Japan Camp Focus – Japanese dream ends in cruellest manner

The Blue Samurai’s dream of reaching the World Cup quarter-finals for the first time was shattered after a penalty-shoot out defeat to Paraguay, with Coach Takeshi Okada claiming he is set to retire following his side’s elimination.

After a dire encounter, in which neither side were committed to attack, Japan lost 5-3 in the first penalty shoot-out of this year’s World Cup after Yuichi Komano’s spot-kick hit the crossbar. Following Japan’s impressive victory over Denmark to secure their first second round fixture on foreign soil, Okada’s men proved their ability going forward – having played their opening two group games with a defensive mind-set.

Facing opposition in Paraguay, who like Japan have never made the last eight of the World Cup, you would have expected Coach Takeshi Okada to retain the positive football in the knockout stages. Okada named an unchanged side to that which defeated Denmark in their final group game to ensure qualification to the knock-out stages of the World Cup for the first time on foreign soil. This wasn’t to be the case however, instead we saw Japan revert to the negative football tactics that proved so effective in their opening win over Cameroon. Paraguay also appeared intent on playing a defensive game, albeit slightly more competent going forward than Japan, which resulted in a lacklustre 120 minutes of football destined to be settled by spot-kicks from the outset.

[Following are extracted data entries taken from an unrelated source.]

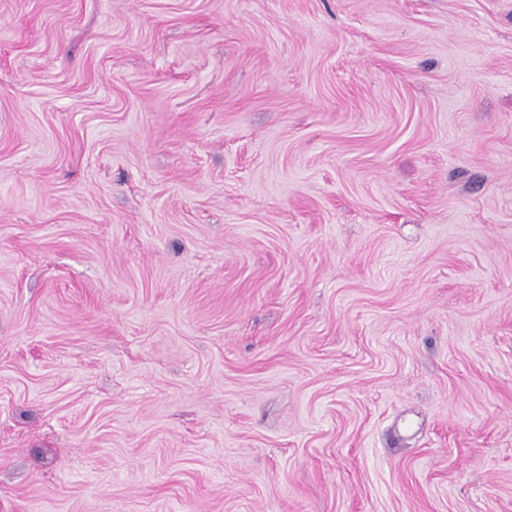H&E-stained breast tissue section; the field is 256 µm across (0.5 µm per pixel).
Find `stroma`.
Masks as SVG:
<instances>
[{"mask_svg":"<svg viewBox=\"0 0 512 512\" xmlns=\"http://www.w3.org/2000/svg\"><path fill=\"white\" fill-rule=\"evenodd\" d=\"M0 512H512V0H0Z\"/></svg>","mask_w":512,"mask_h":512,"instance_id":"1","label":"stroma"}]
</instances>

In a game of few chances, Japan’s makeshift striker Keisuke Honda was the catalyst of all their attacking moves. However, Honda was far too isolated up front, feeding off scraps as the Blue Samurai played far too deep. At least the penalties were exciting though, and with a couple of very good spot-kicks executed by both sides, Yuichi Komano stepped up to try and level the score at 3-3. However, despite there being so much talk of Japan’s ability to control the controversial Jabulani ball, Komano’s effort smashed the upside of the crossbar to give Paraguay the advantage. With the following penalties all scored, Japan’s fate was sealed and they paid the penalty for playing negative football.

More drama was to follow, with Japan Coach Takeshi Okada claiming he is set to retire, although whether this is another joke, after claiming he would quit prior to the World Cup before backtracking – claiming they were in jest – remains to be seen. After failing to meet his somewhat optimistic pre-World Cup target of reaching the semi-finals, Okada said: “I have nothing left now – I think I will retire from the job.”

Going into the World Cup, Okada was vilified and mocked by the Japanese media after a dismal build-up to the tournament. Okada’s side lost all of their warm-up encounters, scoring just once – against England. Their wretched form wasn’t just in the pre-tournament friendlies, as Japan were defeated by rivals South Korea earlier this year – their most embarrassing defeat for decades. Furthermore, in his first spell in charge of the Blue Samurai at their first World Cup in France ’98, Okada’s men lost all three of their group games and Okada subsequently resigned.

Having gone into the tournament in such woeful form, few were expecting Japan to win even a point in the group stage. However, the Blue Samurai surprised everyone and silenced their critics in the process, and Okada can take his fair share of plaudits for that. Okada was aware that his side lacked attacking prowess but possessed a wealth of talent in midfield. He therefore packed the midfield and switched his talismanic midfielder Keisuke Honda into attack as a lone makeshift striker. Japan have played to their strengths for much this World Cup, knowing that their opponents possess more quality, therefore the Blue Samurai adopted a disciplined defensive game, looking for goals from the counter-attack or set-pieces. Their opponents were denied time on the ball and were always vulnerable to set-pieces with the quality of Keisuke Honda and Yasuhito Endo always a threat – as Denmark found out. Although there was a distinct lack of a ‘Plan B’ for Japan, more often than not there was no need for one with opposition struggling to break down a stubborn Japanese defence. The lack of tactical alternative proved to be Japan’s downfall, however, with the lack of alternative available to Okada, his ‘Plan A’ proved to be a huge success, seeing the Blue Samurai to their first ever knock-out fixture on foreign soil.

Say what you will about Okada, but to lead Japan to the last 16 was quite a monumental achievement.